Every record below must be retyped exactly, with the pictures left out.

++++ MATERIAL FOR THIS EXERCISE

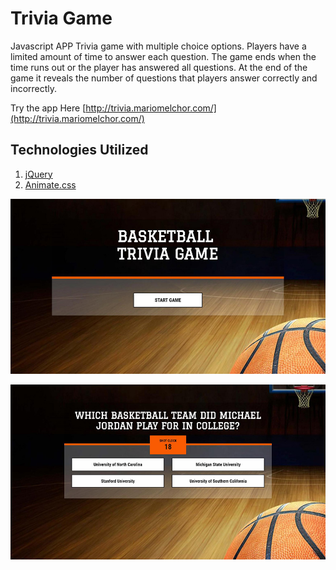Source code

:# Trivia Game

Javascript APP Trivia game with multiple choice options. Players have a limited amount of time to answer each question. The game ends when the time runs out or the player has answered all questions. At the end of the game it reveals the number of questions that players answer correctly and incorrectly.

Try the app Here [http://trivia.mariomelchor.com/](http://trivia.mariomelchor.com/)

## Technologies Utilized

1. [jQuery](https://jquery.com/)
2. [Animate.css](https://github.com/daneden/animate.css)

![alt text](assets/images/trivia-game-screenshot-1.jpg "Trivia Game Screenshot")

![alt text](assets/images/trivia-game-screenshot-2.jpg "Trivia Game Screenshot")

++++++++

[TASK RESPONSE]
Source code

:# Trivia Game

Javascript APP Trivia game with multiple choice options. Players have a limited amount of time to answer each question. The game ends when the time runs out or the player has answered all questions. At the end of the game it reveals the number of questions that players answer correctly and incorrectly.

Try the app Here [http://trivia.mariomelchor.com/](http://trivia.mariomelchor.com/)

## Technologies Utilized

1. [jQuery](https://jquery.com/)
2. [Animate.css](https://github.com/daneden/animate.css)

![alt text](assets/images/trivia-game-screenshot-1.jpg "Trivia Game Screenshot")

![alt text](assets/images/trivia-game-screenshot-2.jpg "Trivia Game Screenshot")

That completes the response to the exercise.